### [REQUIRED WORK]
Translate the line "New Zealand cricketer (born 1957)" from the cricketer profile below into Spanish.

### [EXTRACT TO READ]

□ □ □

Ian Smith MBE

Personal information
- Full name: Ian David Stockley Smith
- Born: 28 February 1957 (age 69) Nelson, New Zealand
- Batting: Right-handed
- Bowling: Right-arm
- Role: Wicket-keeper
- Relations: Jarrod Smith (son)

International information
- National side: New Zealand (1980–1992);
- Test debut (cap 148): 28 November 1980 v Australia
- Last Test: 10 February 1992 v England
- ODI debut (cap 38): 25 November 1980 v Australia
- Last ODI: 21 March 1992 v Pakistan

Domestic team information
- 1977/78–1986/87: Central Districts
- 1987/88–1991/92: Auckland

Career statistics
| Competition | Test | ODI | FC | LA |
| Matches | 63 | 98 | 178 | 153 |
| Runs scored | 1,815 | 1,055 | 5,570 | 1,875 |
| Batting average | 25.56 | 17.29 | 26.77 | 17.85 |
| 100s/50s | 2/6 | 0/3 | 6/24 | 0/5 |
| Top score | 173 | 62* | 173 | 70 |
| Balls bowled | 18 | – | 81 | 46 |
| Wickets | 0 | – | 0 | 2 |
| Bowling average | – | – | – | 10.00 |
| 5 wickets in innings | – | – | – | 0 |
| 10 wickets in match | – | – | – | 0 |
| Best bowling | – | – | – | 2/11 |
| Catches/stumpings | 168/8 | 81/5 | 417/36 | 137/12 |
- Source: Cricinfo, 25 March 2017

= Ian Smith (New Zealand cricketer) =

New Zealand cricketer (born 1957)

□ □ □

### [AVAILABLE DATA]
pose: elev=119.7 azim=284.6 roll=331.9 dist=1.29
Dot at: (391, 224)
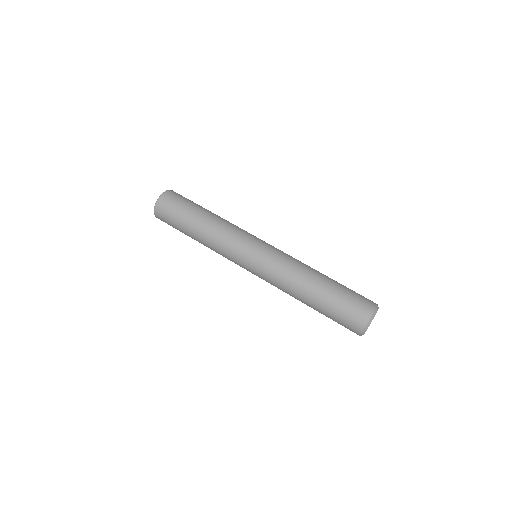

□ □ □

### [RIGHT ANSWER]
Jugador de críquet neozelandés (nacido en 1957)